BEGIN

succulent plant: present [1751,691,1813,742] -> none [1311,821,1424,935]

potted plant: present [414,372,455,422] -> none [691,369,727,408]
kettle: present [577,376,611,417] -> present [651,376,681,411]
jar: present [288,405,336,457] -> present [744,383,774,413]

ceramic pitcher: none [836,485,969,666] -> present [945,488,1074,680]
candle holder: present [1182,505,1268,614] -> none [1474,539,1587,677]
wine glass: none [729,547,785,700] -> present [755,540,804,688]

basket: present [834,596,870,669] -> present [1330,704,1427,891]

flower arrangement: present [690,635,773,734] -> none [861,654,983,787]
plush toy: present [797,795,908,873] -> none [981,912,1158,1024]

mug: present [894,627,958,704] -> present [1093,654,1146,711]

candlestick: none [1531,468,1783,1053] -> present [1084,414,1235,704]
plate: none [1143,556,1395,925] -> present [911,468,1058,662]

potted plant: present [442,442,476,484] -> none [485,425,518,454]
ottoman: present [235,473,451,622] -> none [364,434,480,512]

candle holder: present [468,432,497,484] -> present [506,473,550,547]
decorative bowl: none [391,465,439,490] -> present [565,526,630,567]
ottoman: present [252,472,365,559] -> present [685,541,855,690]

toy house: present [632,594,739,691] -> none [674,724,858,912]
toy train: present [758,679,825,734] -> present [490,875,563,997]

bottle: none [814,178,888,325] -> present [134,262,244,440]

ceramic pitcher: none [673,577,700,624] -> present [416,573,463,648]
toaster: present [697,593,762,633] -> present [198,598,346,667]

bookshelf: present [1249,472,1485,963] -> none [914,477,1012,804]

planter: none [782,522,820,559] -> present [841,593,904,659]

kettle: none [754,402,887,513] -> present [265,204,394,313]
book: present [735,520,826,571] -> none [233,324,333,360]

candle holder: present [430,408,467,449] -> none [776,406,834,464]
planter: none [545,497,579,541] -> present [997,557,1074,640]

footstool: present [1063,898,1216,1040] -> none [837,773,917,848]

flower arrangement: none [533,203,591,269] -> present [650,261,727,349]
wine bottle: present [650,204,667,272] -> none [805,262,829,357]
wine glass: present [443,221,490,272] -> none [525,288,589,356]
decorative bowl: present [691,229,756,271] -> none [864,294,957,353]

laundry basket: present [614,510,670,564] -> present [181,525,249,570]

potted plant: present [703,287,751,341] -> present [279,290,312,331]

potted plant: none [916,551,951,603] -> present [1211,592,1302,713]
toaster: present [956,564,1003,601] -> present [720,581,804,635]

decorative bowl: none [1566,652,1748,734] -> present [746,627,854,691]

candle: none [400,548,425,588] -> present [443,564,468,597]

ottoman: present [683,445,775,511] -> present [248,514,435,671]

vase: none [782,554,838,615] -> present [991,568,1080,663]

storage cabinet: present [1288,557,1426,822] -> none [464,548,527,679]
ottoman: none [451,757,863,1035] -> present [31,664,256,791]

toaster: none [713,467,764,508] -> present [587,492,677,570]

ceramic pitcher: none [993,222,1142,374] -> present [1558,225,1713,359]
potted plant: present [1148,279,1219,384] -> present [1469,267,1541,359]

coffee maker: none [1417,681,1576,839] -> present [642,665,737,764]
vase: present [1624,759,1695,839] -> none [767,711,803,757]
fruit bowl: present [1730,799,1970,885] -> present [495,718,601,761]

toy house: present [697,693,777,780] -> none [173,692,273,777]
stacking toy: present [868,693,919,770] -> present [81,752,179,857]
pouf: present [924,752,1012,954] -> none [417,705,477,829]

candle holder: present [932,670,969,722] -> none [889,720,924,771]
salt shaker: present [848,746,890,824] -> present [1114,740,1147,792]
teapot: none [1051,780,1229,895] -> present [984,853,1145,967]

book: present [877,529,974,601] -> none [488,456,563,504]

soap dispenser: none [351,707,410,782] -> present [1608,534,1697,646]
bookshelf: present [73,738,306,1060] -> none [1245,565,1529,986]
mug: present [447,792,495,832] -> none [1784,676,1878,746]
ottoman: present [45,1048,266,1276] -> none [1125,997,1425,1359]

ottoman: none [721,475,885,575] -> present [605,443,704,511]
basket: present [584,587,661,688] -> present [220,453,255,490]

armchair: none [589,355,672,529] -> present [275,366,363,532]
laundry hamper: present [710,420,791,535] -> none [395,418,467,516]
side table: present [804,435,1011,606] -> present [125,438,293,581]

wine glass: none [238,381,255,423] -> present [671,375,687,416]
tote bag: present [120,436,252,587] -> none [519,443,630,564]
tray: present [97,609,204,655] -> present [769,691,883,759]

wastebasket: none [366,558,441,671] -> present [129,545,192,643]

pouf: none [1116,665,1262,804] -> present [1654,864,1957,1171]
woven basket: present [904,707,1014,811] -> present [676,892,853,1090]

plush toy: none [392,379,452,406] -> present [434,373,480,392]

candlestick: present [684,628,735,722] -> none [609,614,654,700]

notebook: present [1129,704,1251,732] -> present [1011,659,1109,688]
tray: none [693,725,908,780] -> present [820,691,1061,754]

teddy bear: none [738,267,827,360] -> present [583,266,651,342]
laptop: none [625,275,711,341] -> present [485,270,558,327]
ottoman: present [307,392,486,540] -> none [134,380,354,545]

END

Your task: All lines in the entries above that hold the word "bookshelf" need to be copied.

Expected output:
bookshelf: present [1249,472,1485,963] -> none [914,477,1012,804]
bookshelf: present [73,738,306,1060] -> none [1245,565,1529,986]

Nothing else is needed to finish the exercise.